Роман достал деньги, отдал Аркаше. Тот сразу оживился.
- Гуля, иди укладывай ребенка. Позвони Цирику, пусть после тйхого часа ждет нас возле дырки в заборе. Паша, едем к тебе на квартиру.
- Поехали, мне что, мне чтоб только чисто было, убирали за собой...- ворчал он, а лицо лучилось в предвкушении гулянки, морщины на лбу расправились. Он спешно проверял, все ли везде застегнуты пуговицы на одежде, нет ли какого неустройства в его внешнем виде.
Во время прогулки Аркаша, Паша и Николай незаметно исчезли.
Вечером сестра обнаружила их отсутствие. Рома сказал, что не знает, где они, мол, спал днём.
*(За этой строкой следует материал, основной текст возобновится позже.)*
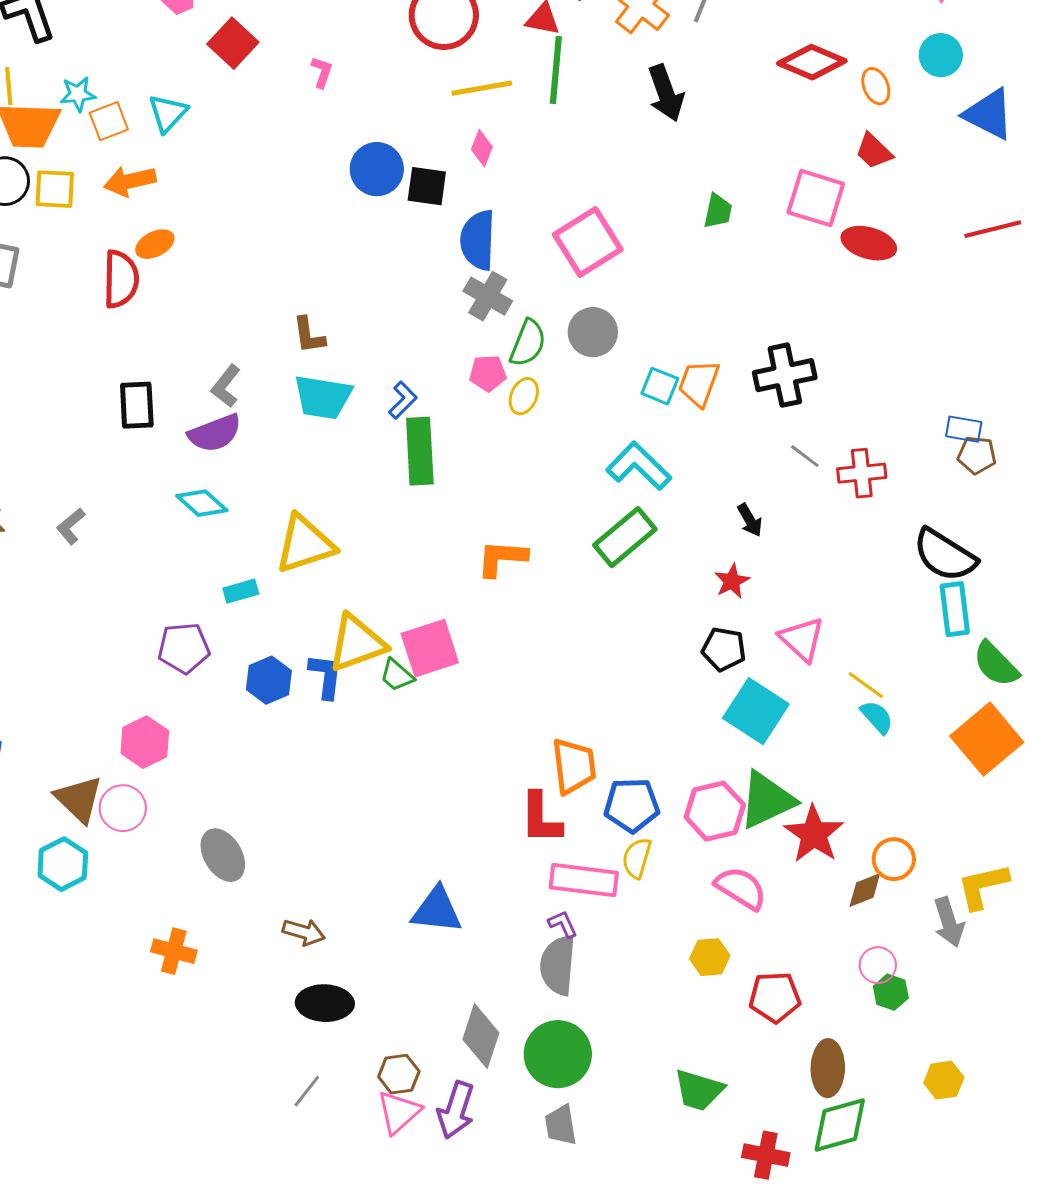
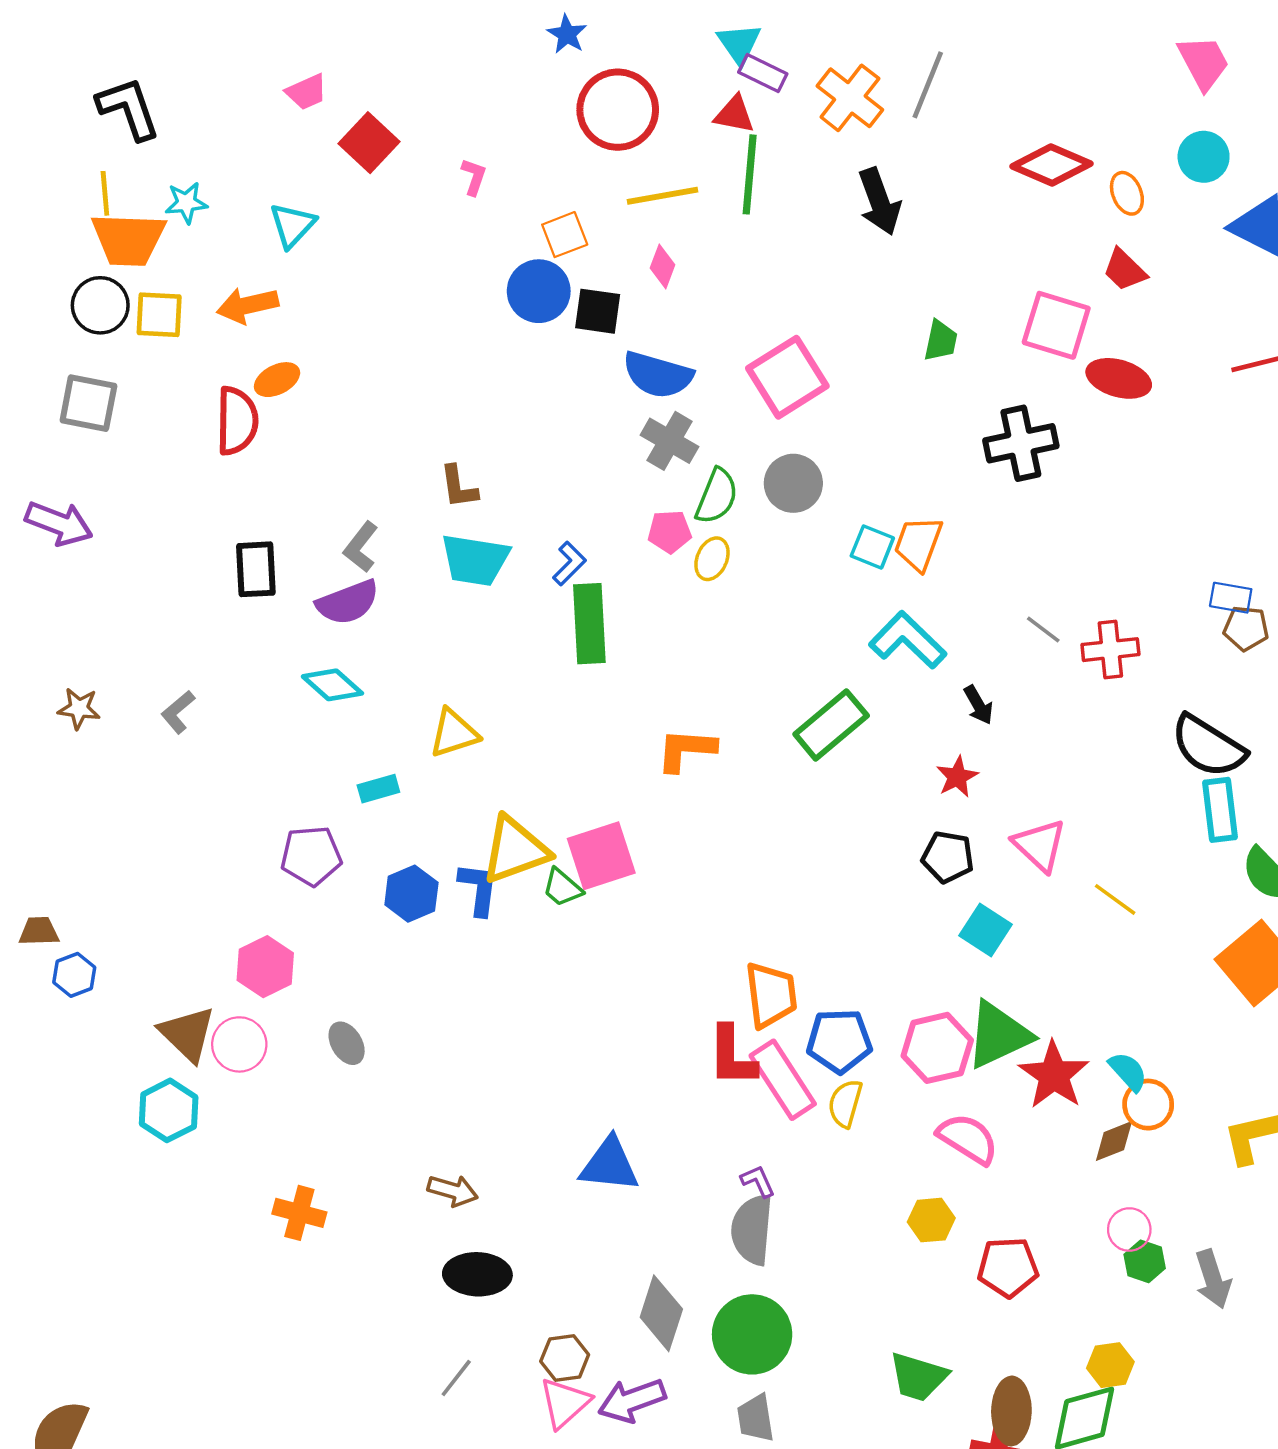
orange square: (109, 121) -> (565, 235), moved
blue semicircle: (478, 240) -> (658, 375), turned -76
black cross: (785, 375) -> (1021, 443), moved
cyan L-shape: (639, 466) -> (908, 640), moved
yellow triangle: (305, 544) -> (454, 733), size x0.7
cyan square: (756, 711) -> (985, 930), size x0.7
cyan semicircle: (877, 717) -> (1128, 1072), moved
gray ellipse: (223, 855) -> (347, 1043), moved, size x0.7
pink rectangle: (584, 880) -> (783, 1080), moved, turned 50
gray arrow: (949, 922) -> (1213, 1279), moved
brown ellipse: (828, 1068) -> (1011, 1411), moved
yellow hexagon: (944, 1080) -> (1110, 1365), moved
purple arrow: (456, 1110) -> (632, 1400), turned 52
Посреди ночи появились только Паша и Николай. Цирик с улицы подсадил их в окно, помог перелезть в палату. Отдал Роме долг. Забрал вещи Аркаши и уехал.
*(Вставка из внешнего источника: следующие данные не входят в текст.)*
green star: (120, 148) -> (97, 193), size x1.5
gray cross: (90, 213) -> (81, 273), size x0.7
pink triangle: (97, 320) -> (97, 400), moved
Николай свалился сразу спать, а Паша бродил по палате и на все расспросы Ромы отговаривался восклицаниями:
- Ну, баламут, ну баламут...
Утром Пашу и Николая вызвали к главврачу. Объявили, что выписывают без больничного листа за нарушение режима.
Николай слег, держась за сердце. Паша сидел на койке, обвиснув как после удара по голове. Без больничного ему возвращаться на работу было нельзя: и денег не выплатят, и могут уволить; а Николаю могут инвалидность не дать.
Рома на костылях пошел к главврачу. Открыл дверь здоровой ногой.
- Я из третьей палаты. Если вы не выпишите их с больничным, я бунт подниму.
- Да вы кто такой? - главврач приподнялся в кресле.
- Если вы такой справедливый, строителями командуйте. Пусть горячую воду дадут, - Рома показал на груды развороченной земли и трубы за окном, которые лежали без движения уже третью неделю. - Они в баню ходили, а если вы против, мы все взбунтуем.
Главврач наморщил лоб, набрал номер телефона, велел заведующему отделением хирургии выдать Паше и Николаю больничные листы.
Рома вернулся в палату. Обрадовал Пашу и Николая, они ожили.
За Николаем приехала дочь. Привезла ему рубашку, летние туфли, штаны.
Паша вызвался их проводить. Вернулся довольный:
- Коля мне телефончик оставил. У него дочка-то того, - он нехорошо хихикнул,
- с мужем развелась. Теперь Колька в няньках и меня звал...
Собирал он свои пожитки не спеша.
- Я все же пущу ту, за сто рублей, но пропишу только на год, для начала, а то ей если волю дай, на шею сядет...- размышлял он вслух., будто советовался с Ромой.
Приехал забирать его шофер начальника.
- Скоро колосовики пойдут, поедем за грибами, - хлопотал он вокруг Паши.
- Паша, ты откуда родом? - поинтересовался Рома.
- Из под Старой Руссы.
- Так и ехал бы в деревню, смотришь и бабу какую-нибудь пригрел на печи...
- Да у меня там никого нет. Я как после войны ушел в армию, так и не наведывался. Всё на работе старался, без выходных, без отпусков. За то мне квартиру и дали.
- Не будет у тебя этой квартиры, видит Бог не будет, - не выдержал Рома. - Не неё охотников много, обведут вокруг пальца. Водки не пей...
- Это почему? Зачем? - опешил Паша.
- Да что этот молокосос мелет, - шофер начальника подхватил его вещи, - Пошли быстрее, мне еще в гараж надо, - он подталкивал Пашу к выходу.
Паша не ерепенился, моргал плачущими глазами, понимал, что в больнице было для него и безопаснее и сытнее, но пора уходить.